Steel Bank Common Lisp
Web Page: http://www.sbcl.org/gsoc2013/ideas/
Mailing List: https://lists.sourceforge.net/lists/listinfo/sbcl-devel
Steel Bank Common Lisp (SBCL) is a high performance Common Lisp compiler. It is open source / free software, with a permissive license. In addition to the compiler and runtime system for ANSI Common Lisp, it provides an interactive environment including a debugger, a statistical profiler, a code coverage tool, and many other extensions.
- Efficient Interpretation for SBCL The project is to write a minimal compiler of ANSI Common Lisp code to an intermediate representation that can be interpreted efficiently within an existing Common Lisp system, along with the corresponding interpreter. The compiler/interpreter combination will be designed as an alternative to the high-overhead native code compilation process that SBCL already provides, intended to be used in situations where compilation overhead weighs more heavily than raw performance of compiled code.

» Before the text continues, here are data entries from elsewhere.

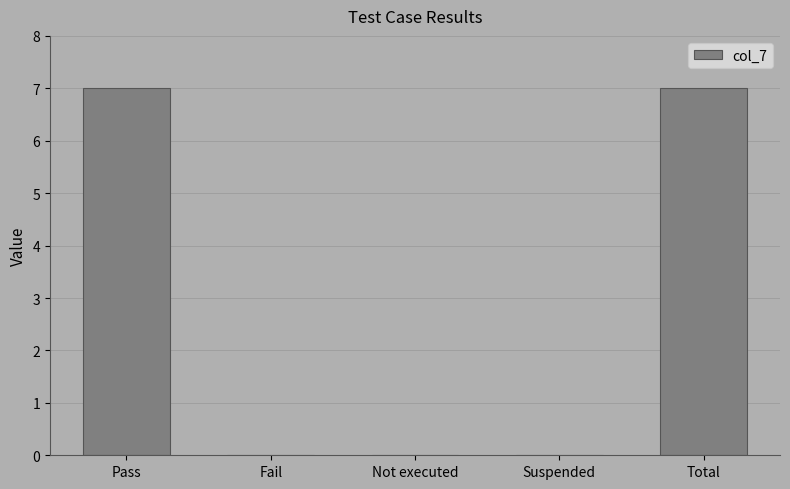

Reading left to right, list all the values displayed in this chart.

7	0	0	0	7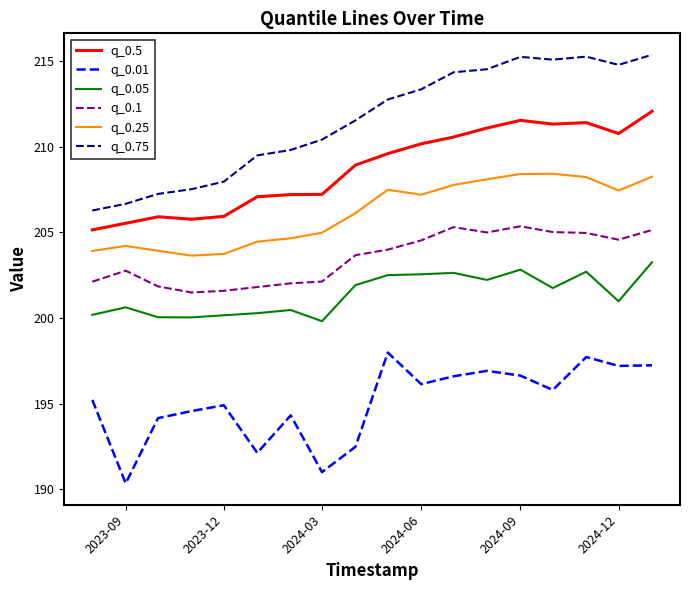

Which series has the largest total across all categories?

q_0.75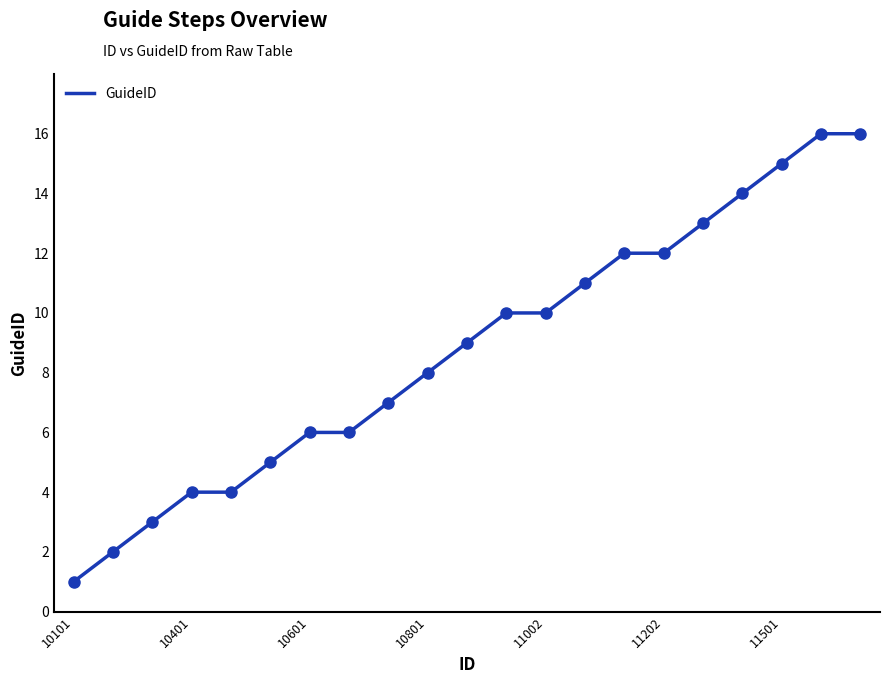

What is the change in value from 11202 to 11501?

+3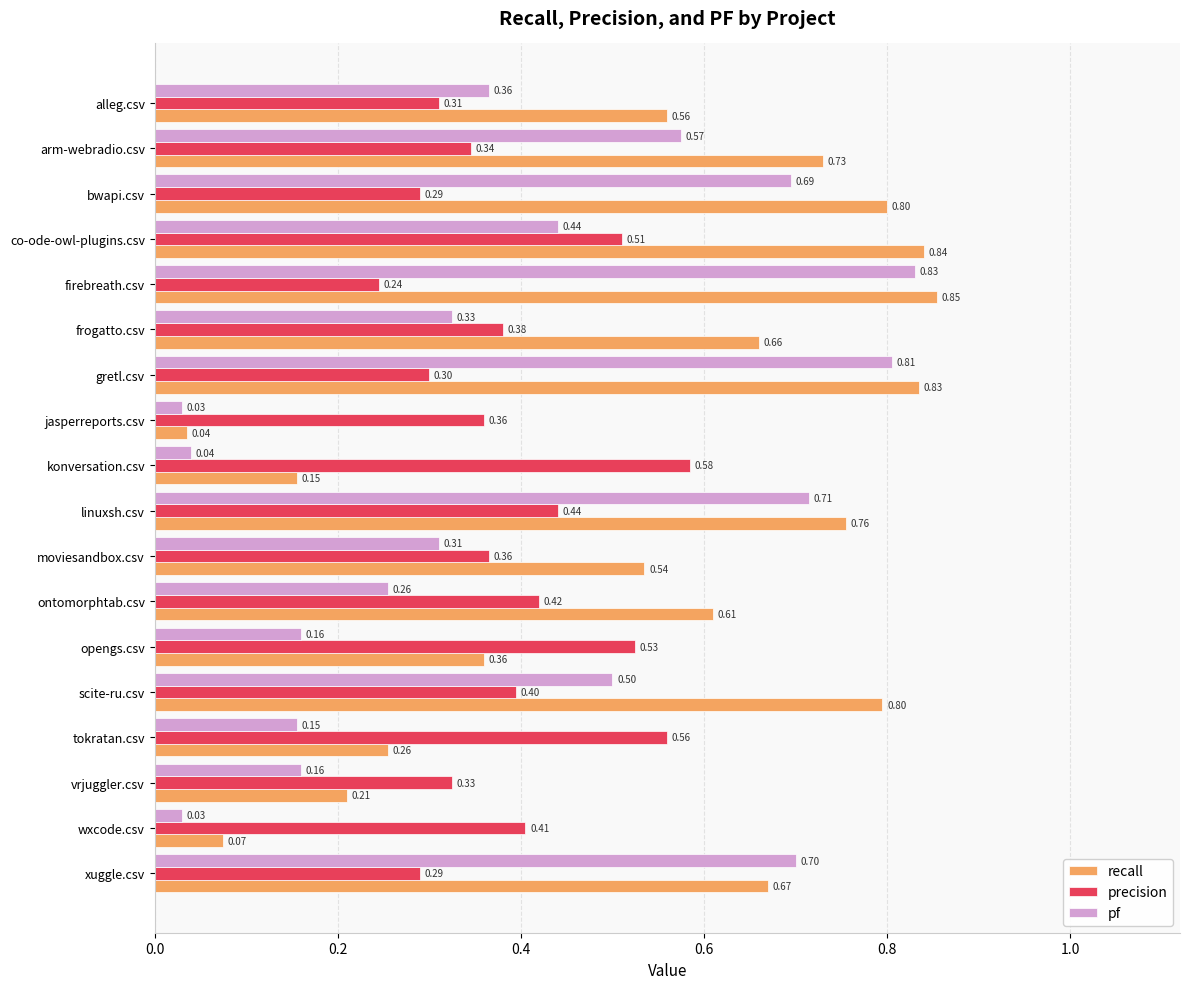

At how many categories does at least one series exceed 0?

18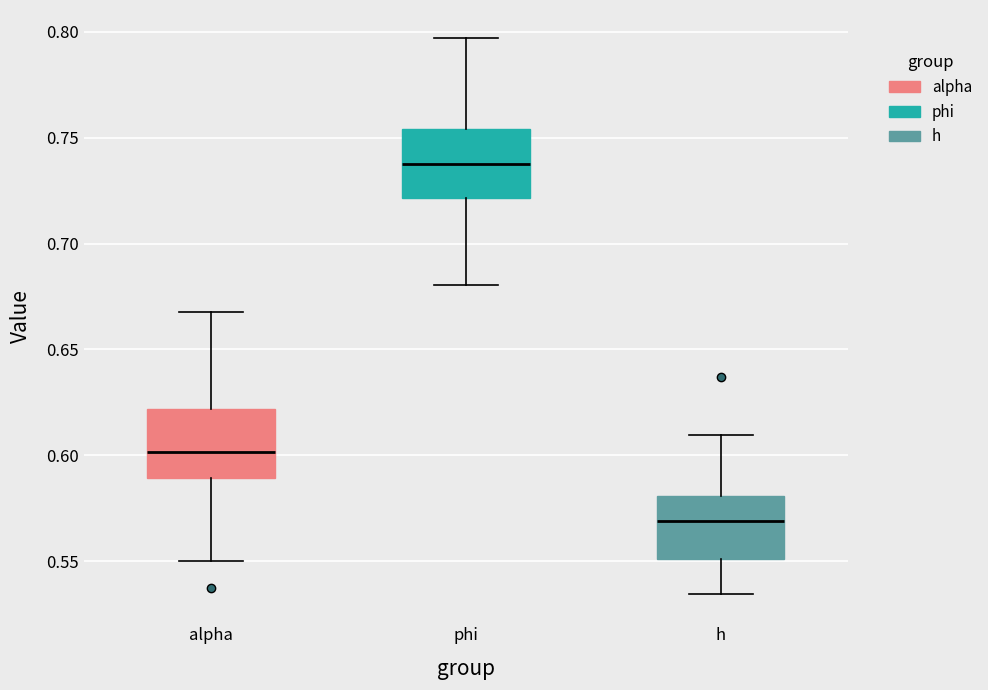

Where is the upper edge of the box for alpha on the y-axis? The values are not printed on the chart, so give them approximately, as read against the axis.

0.620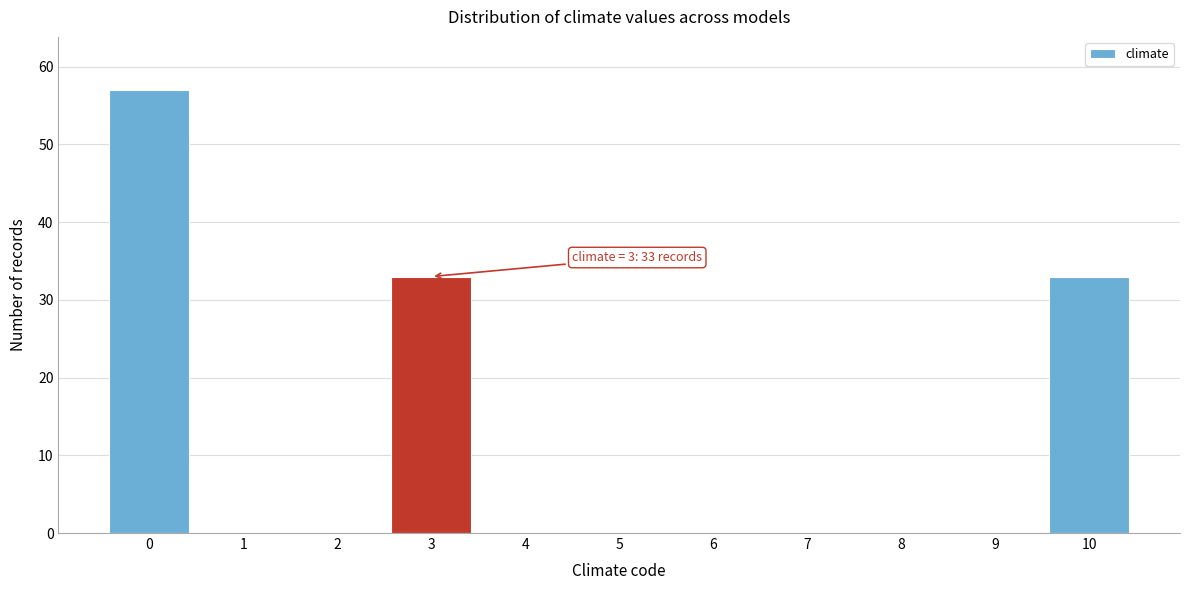

Over which range of the x-axis is the bar tallest?

-0.5 to 0.5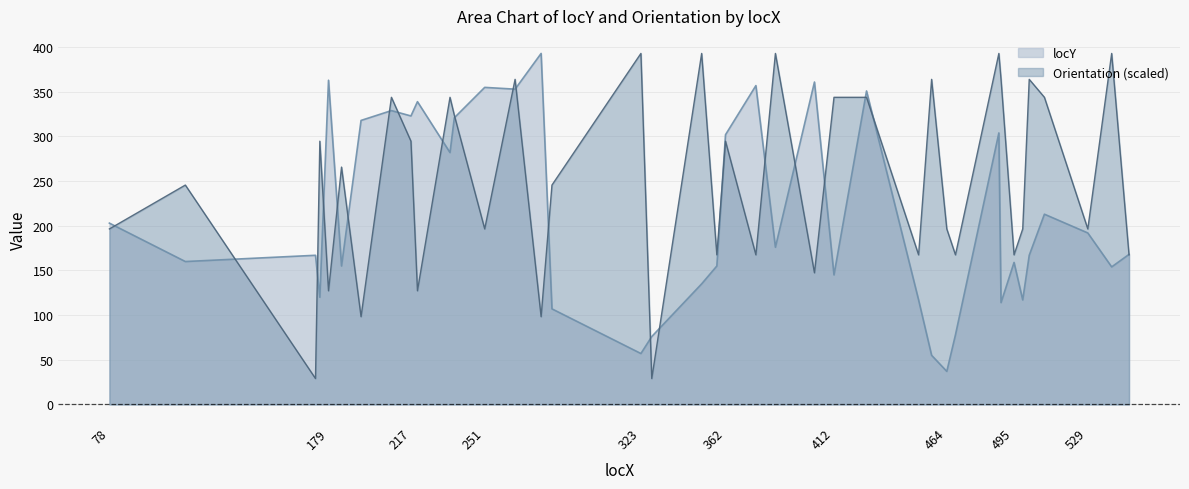

Count the number of categories in the chart.

39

- Modernising register allocation in SBCL This project aims to improve the compiler back end by enhancing the register allocation procedure. To realize this goal, we propose to implement (i) a new heuristic optimization based on coloring the global interference graph, (ii) live ranges and live range splitting, (iii) spill code insertion. The task of the register allocator is to assign an unconstrained number of temporary names (TNs) in the intermediate representation (IR) to a finite number of registers. A naive approach yields too many memory operations resulting in a reduced execution speed. The currently implemented SBCL register allocator performs only graph coloring, essentially treating spills by coloring with stack slots. In order to improve the allocator, we propose to integrate a new heuristic graph coloring method inspired by the concepts introduced by Briggs et al. (1994) in the SBCL compiler. According to Briggs' results of the optimistic coloring, the proposed enhancements can be expected to increase performance of produced code by up to 15\%.